■ DATA:
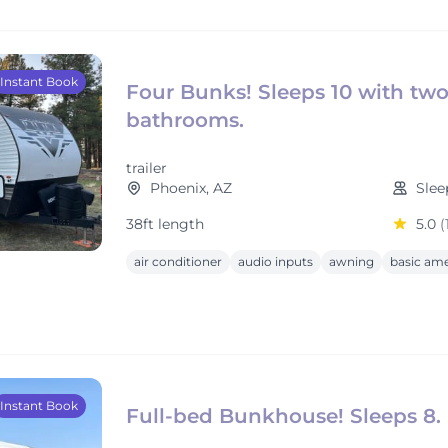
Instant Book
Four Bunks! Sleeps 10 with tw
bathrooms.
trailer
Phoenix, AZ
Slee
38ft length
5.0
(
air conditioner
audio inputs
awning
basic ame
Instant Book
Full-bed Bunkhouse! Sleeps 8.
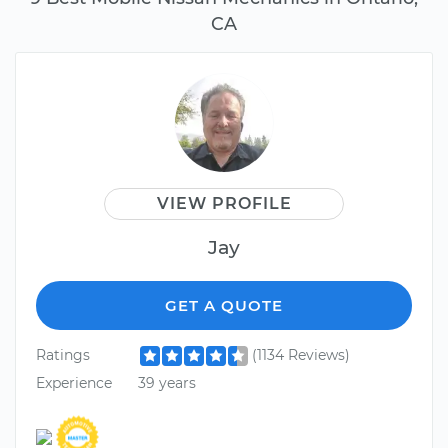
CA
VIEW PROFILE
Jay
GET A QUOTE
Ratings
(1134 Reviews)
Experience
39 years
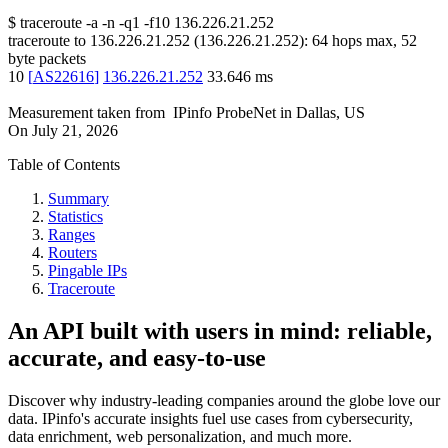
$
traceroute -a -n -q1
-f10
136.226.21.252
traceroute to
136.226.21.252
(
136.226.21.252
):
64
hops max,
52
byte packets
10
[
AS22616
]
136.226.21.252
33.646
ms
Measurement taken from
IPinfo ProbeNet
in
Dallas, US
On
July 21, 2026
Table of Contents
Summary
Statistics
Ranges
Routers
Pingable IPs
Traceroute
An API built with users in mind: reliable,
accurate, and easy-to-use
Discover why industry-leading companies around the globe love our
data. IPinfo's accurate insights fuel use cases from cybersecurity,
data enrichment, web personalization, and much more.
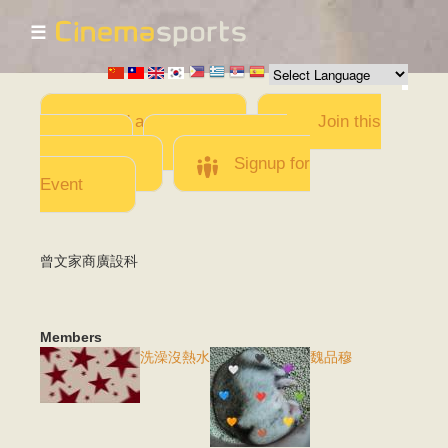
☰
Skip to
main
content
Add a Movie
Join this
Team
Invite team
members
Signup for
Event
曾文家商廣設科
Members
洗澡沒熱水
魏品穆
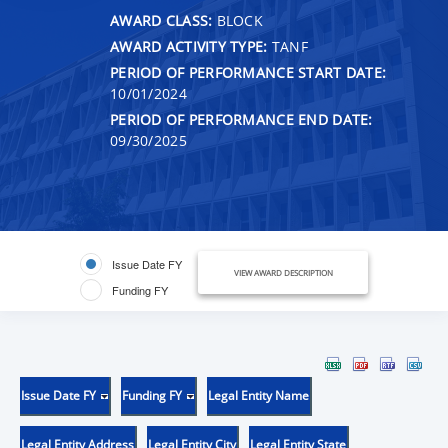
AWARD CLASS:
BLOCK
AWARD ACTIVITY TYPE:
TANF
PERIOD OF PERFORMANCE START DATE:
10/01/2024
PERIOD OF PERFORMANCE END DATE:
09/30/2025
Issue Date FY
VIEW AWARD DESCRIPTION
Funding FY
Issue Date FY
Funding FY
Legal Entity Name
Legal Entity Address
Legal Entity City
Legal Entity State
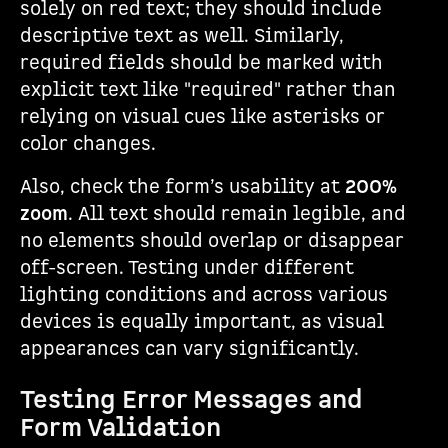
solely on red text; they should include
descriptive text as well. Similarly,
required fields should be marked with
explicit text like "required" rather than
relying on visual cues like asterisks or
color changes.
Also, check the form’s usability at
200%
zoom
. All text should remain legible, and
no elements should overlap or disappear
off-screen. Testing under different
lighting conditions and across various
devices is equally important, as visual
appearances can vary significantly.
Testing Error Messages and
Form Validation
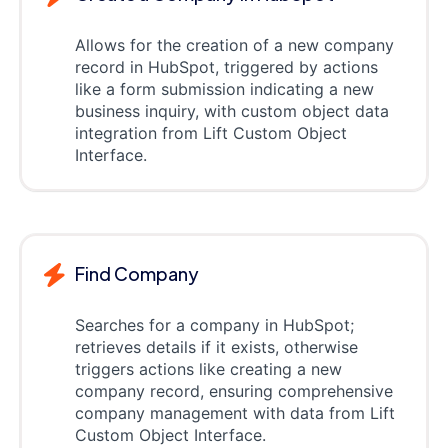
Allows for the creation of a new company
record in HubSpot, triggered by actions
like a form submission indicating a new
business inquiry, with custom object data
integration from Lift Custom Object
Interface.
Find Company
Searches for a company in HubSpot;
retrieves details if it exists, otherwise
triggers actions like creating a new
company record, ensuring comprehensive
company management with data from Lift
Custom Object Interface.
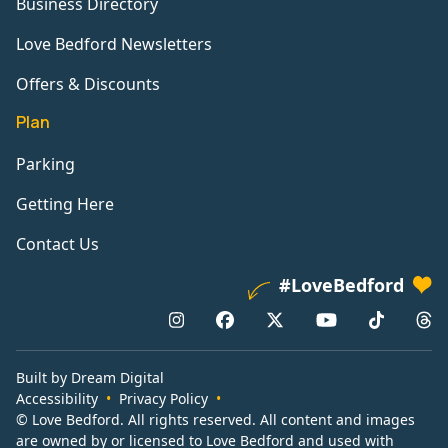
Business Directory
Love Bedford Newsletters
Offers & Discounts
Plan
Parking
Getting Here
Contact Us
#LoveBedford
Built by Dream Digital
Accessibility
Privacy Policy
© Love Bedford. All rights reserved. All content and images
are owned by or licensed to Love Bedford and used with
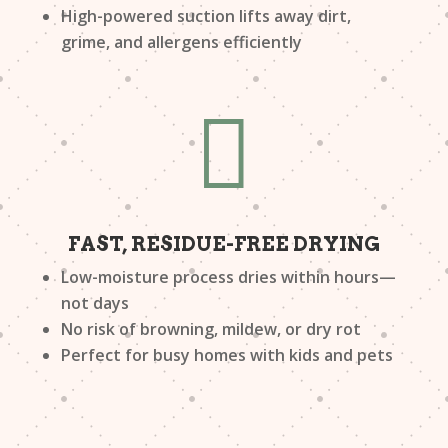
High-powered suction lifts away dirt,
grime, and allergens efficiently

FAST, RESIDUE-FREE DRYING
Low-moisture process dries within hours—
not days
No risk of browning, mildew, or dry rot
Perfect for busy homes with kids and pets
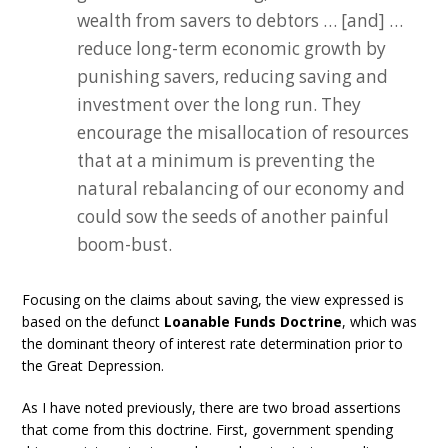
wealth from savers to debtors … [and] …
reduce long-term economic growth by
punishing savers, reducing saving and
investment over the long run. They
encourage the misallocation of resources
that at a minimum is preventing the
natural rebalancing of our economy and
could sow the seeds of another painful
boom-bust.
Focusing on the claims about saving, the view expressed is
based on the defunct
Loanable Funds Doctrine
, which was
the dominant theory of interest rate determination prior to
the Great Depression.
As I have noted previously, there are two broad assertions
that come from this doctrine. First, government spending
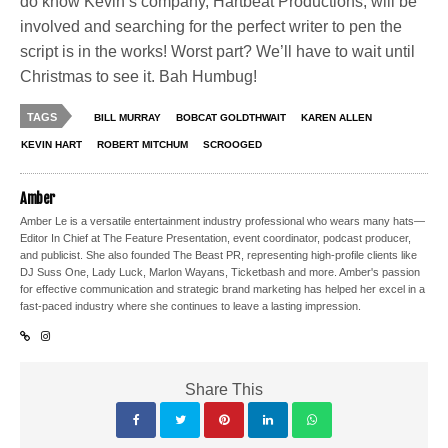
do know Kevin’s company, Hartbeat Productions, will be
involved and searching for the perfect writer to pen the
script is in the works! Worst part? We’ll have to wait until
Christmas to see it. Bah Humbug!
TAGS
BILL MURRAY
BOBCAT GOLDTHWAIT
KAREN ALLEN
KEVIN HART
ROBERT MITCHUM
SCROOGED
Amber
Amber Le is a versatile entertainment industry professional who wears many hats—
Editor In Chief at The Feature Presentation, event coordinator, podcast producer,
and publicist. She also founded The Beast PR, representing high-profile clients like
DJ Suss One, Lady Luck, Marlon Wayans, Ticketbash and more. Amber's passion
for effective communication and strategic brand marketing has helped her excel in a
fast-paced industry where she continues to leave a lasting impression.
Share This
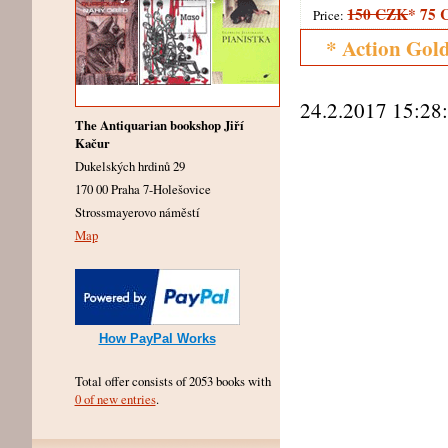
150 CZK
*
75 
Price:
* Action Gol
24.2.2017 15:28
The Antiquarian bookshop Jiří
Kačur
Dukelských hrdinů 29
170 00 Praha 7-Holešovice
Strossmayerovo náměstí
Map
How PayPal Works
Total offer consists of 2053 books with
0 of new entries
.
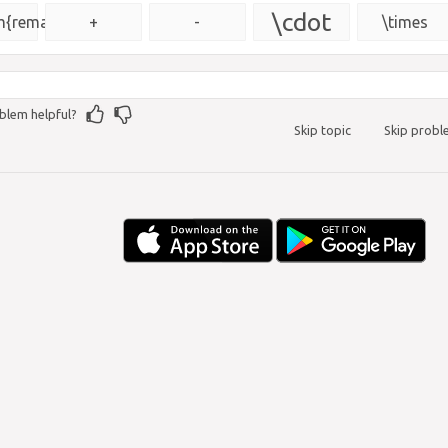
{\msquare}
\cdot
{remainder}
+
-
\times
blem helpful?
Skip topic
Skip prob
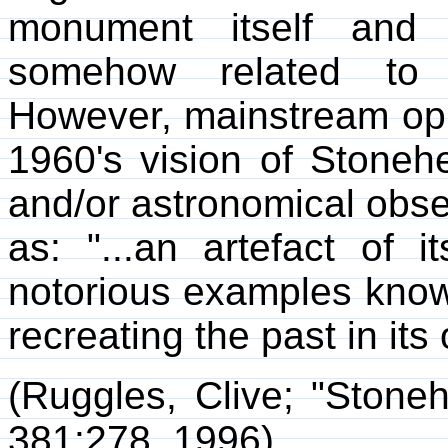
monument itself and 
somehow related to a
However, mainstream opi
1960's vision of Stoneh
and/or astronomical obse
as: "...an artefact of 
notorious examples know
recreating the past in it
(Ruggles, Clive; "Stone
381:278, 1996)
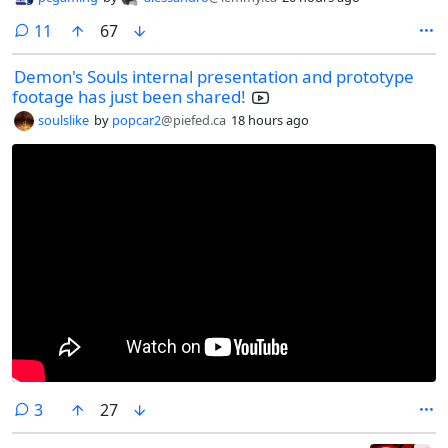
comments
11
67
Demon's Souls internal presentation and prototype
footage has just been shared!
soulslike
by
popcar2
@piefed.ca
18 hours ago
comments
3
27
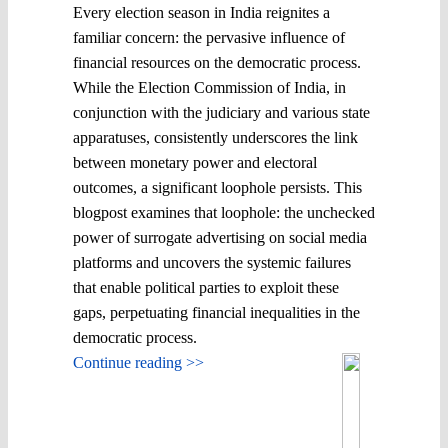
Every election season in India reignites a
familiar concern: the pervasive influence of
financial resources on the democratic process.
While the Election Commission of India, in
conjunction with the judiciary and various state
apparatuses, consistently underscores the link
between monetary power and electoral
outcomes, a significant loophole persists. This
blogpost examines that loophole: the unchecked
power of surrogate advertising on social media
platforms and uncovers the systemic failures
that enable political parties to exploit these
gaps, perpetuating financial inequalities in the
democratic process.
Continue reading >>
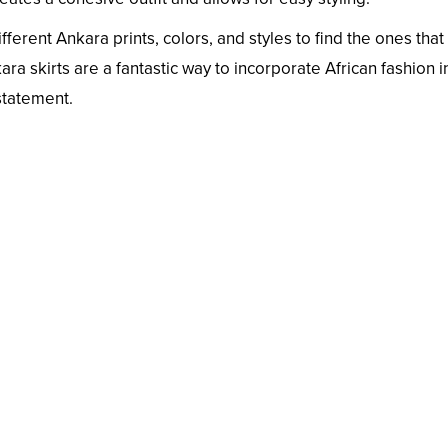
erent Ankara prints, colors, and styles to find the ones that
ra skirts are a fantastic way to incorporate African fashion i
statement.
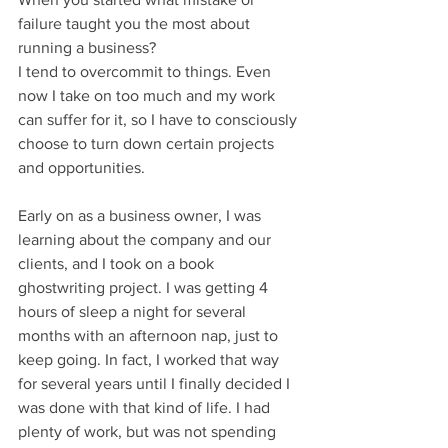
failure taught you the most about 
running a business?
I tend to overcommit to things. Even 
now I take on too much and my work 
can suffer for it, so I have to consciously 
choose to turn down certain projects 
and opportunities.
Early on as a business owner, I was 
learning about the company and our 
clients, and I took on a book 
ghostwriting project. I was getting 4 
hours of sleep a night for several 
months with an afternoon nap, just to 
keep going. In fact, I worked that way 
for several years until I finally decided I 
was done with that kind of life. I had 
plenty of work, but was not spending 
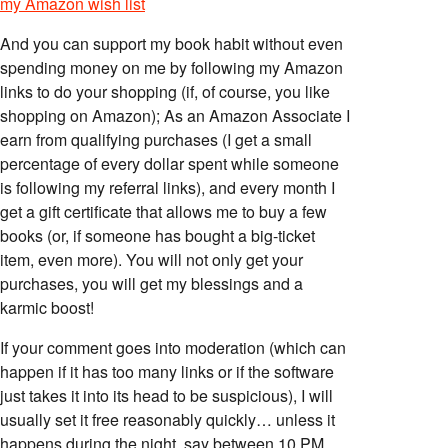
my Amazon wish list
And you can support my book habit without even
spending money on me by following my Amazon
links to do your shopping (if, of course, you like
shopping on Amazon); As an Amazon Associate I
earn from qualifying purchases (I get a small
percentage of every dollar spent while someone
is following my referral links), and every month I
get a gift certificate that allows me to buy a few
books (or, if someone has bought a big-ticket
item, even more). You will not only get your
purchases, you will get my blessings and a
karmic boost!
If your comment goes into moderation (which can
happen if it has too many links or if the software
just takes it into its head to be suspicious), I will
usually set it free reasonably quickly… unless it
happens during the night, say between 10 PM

■ EXERCISE DETAILS: Each line from the one that contains "was done with that kind of life. I had" down to the one that contains "usually set it" is to be returned exactly as it stands above, both ends included, with pictures removed.

■ EXERCISE ANSWER:
was done with that kind of life. I had 
plenty of work, but was not spending 
my Amazon wish list
And you can support my book habit without even
spending money on me by following my Amazon
links to do your shopping (if, of course, you like
shopping on Amazon); As an Amazon Associate I
earn from qualifying purchases (I get a small
percentage of every dollar spent while someone
is following my referral links), and every month I
get a gift certificate that allows me to buy a few
books (or, if someone has bought a big-ticket
item, even more). You will not only get your
purchases, you will get my blessings and a
karmic boost!
If your comment goes into moderation (which can
happen if it has too many links or if the software
just takes it into its head to be suspicious), I will
usually set it free reasonably quickly… unless it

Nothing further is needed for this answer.